## START Given records
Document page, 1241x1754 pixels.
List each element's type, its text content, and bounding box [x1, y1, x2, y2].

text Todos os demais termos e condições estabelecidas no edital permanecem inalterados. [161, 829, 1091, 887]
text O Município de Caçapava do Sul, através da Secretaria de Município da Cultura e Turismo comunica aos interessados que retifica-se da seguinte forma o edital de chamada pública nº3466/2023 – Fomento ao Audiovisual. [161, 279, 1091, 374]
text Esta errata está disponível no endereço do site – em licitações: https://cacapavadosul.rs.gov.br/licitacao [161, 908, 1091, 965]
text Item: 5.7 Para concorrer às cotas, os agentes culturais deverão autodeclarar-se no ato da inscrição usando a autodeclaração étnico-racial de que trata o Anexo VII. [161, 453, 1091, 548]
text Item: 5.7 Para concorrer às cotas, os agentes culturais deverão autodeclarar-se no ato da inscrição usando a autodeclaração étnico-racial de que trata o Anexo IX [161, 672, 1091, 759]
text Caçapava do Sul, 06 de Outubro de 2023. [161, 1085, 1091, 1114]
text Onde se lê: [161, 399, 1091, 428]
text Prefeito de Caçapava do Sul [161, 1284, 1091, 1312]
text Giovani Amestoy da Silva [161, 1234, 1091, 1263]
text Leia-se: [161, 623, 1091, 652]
## END Given records
What is needed => Reproduce verbatim the lines of the records starting at the line containing "text Todos os" and ending at the last line of the records, both included.

Answer in full =>
text Todos os demais termos e condições estabelecidas no edital permanecem inalterados. [161, 829, 1091, 887]
text O Município de Caçapava do Sul, através da Secretaria de Município da Cultura e Turismo comunica aos interessados que retifica-se da seguinte forma o edital de chamada pública nº3466/2023 – Fomento ao Audiovisual. [161, 279, 1091, 374]
text Esta errata está disponível no endereço do site – em licitações: https://cacapavadosul.rs.gov.br/licitacao [161, 908, 1091, 965]
text Item: 5.7 Para concorrer às cotas, os agentes culturais deverão autodeclarar-se no ato da inscrição usando a autodeclaração étnico-racial de que trata o Anexo VII. [161, 453, 1091, 548]
text Item: 5.7 Para concorrer às cotas, os agentes culturais deverão autodeclarar-se no ato da inscrição usando a autodeclaração étnico-racial de que trata o Anexo IX [161, 672, 1091, 759]
text Caçapava do Sul, 06 de Outubro de 2023. [161, 1085, 1091, 1114]
text Onde se lê: [161, 399, 1091, 428]
text Prefeito de Caçapava do Sul [161, 1284, 1091, 1312]
text Giovani Amestoy da Silva [161, 1234, 1091, 1263]
text Leia-se: [161, 623, 1091, 652]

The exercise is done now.